EXERCISE GOAL: Please identify each line in the records below that contains the string "roll", and copy those lines out in full.

[A run of records]

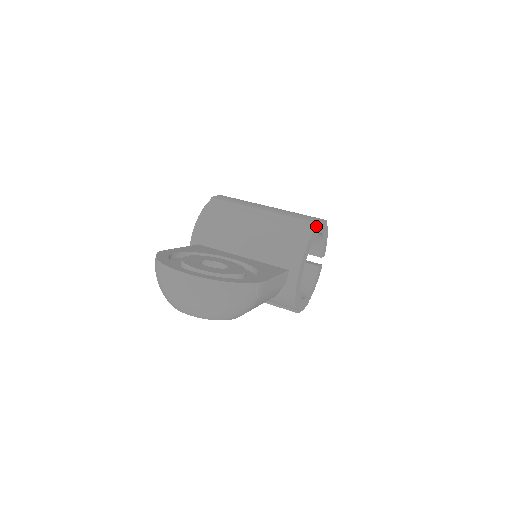
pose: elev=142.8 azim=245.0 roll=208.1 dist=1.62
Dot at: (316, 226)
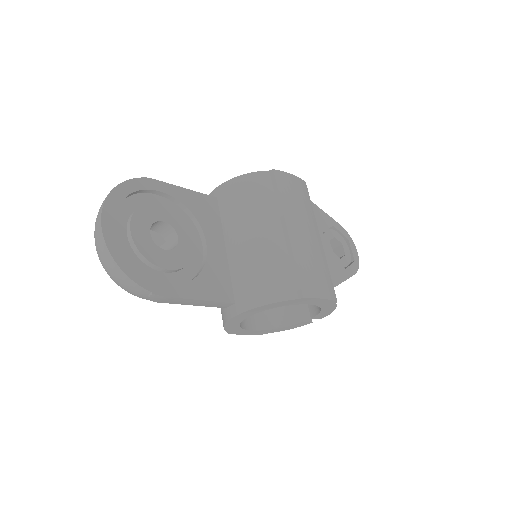
Dot at: (299, 298)
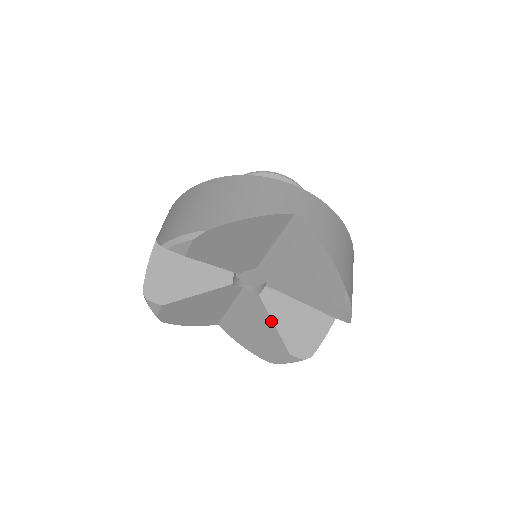
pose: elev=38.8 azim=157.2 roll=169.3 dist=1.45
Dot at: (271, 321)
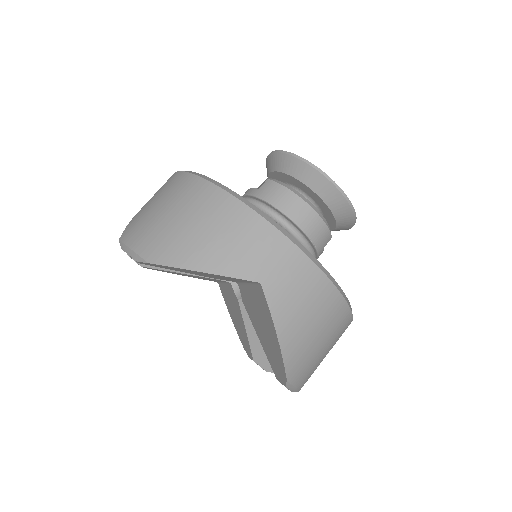
Dot at: (244, 326)
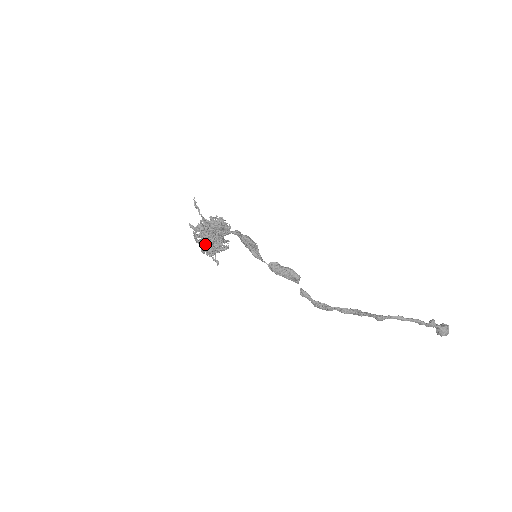
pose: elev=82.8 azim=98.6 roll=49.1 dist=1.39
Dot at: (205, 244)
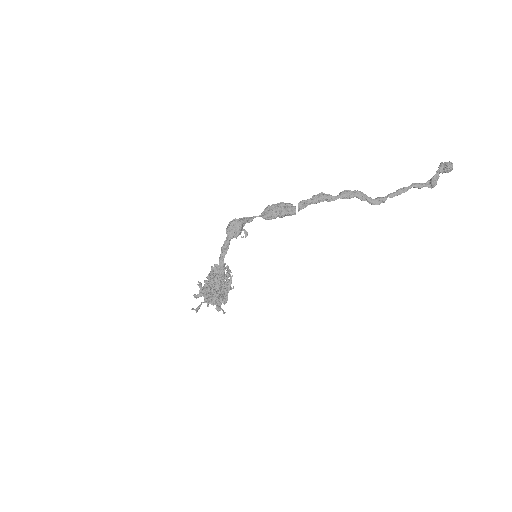
Dot at: occluded
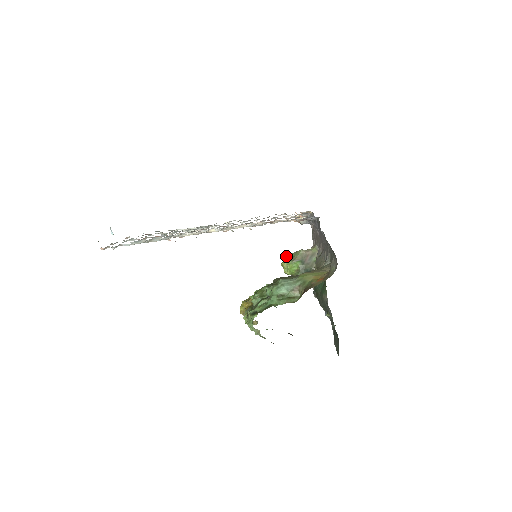
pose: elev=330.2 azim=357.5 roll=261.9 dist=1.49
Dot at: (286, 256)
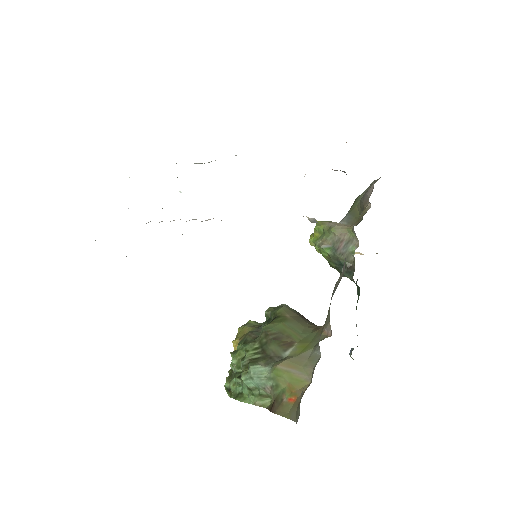
Dot at: (315, 229)
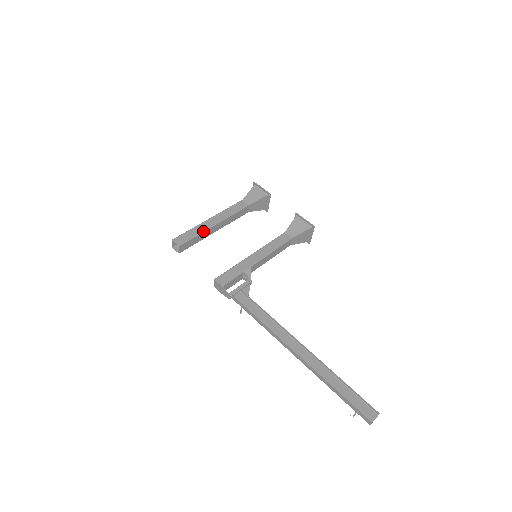
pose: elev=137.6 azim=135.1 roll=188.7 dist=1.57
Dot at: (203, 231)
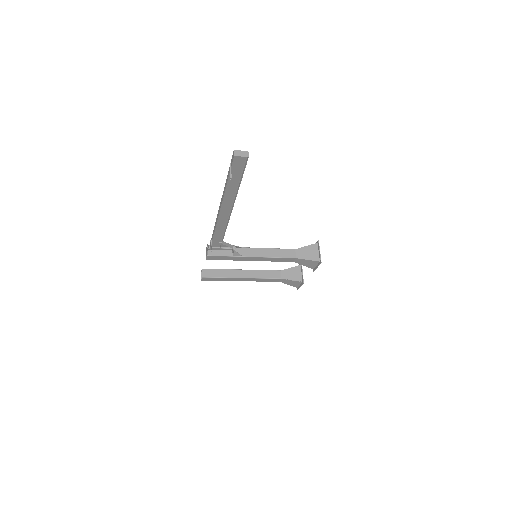
Dot at: (228, 269)
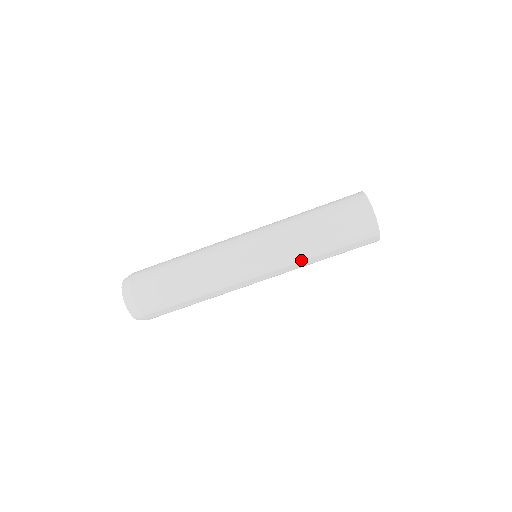
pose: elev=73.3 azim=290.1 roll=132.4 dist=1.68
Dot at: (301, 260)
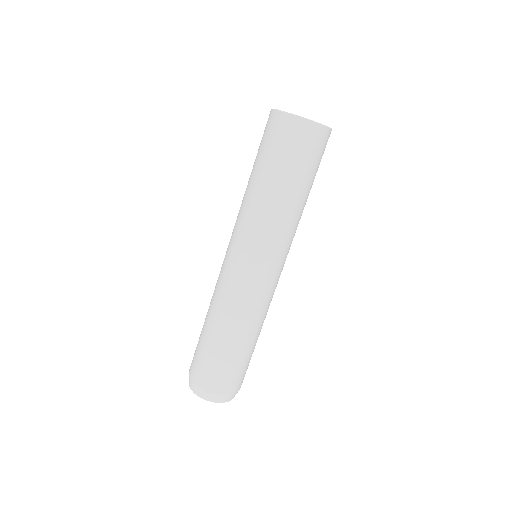
Dot at: (258, 212)
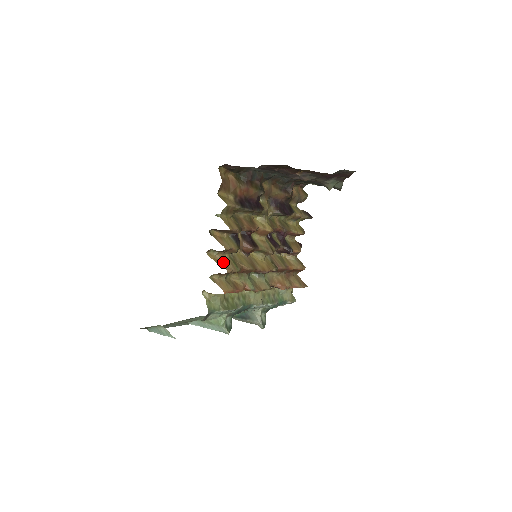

COMPLETE RESPONSE:
pose: elev=142.8 azim=245.0 roll=208.1 dist=1.62
pose: elev=38.8 azim=157.2 roll=169.3 dist=1.45
pose: elev=82.8 azim=98.6 roll=49.1 dist=1.39
pose: elev=330.2 azim=357.5 roll=261.9 dist=1.49
pose: elev=137.6 azim=135.1 roll=188.7 dist=1.57
pose: elev=73.3 azim=290.1 roll=132.4 dist=1.68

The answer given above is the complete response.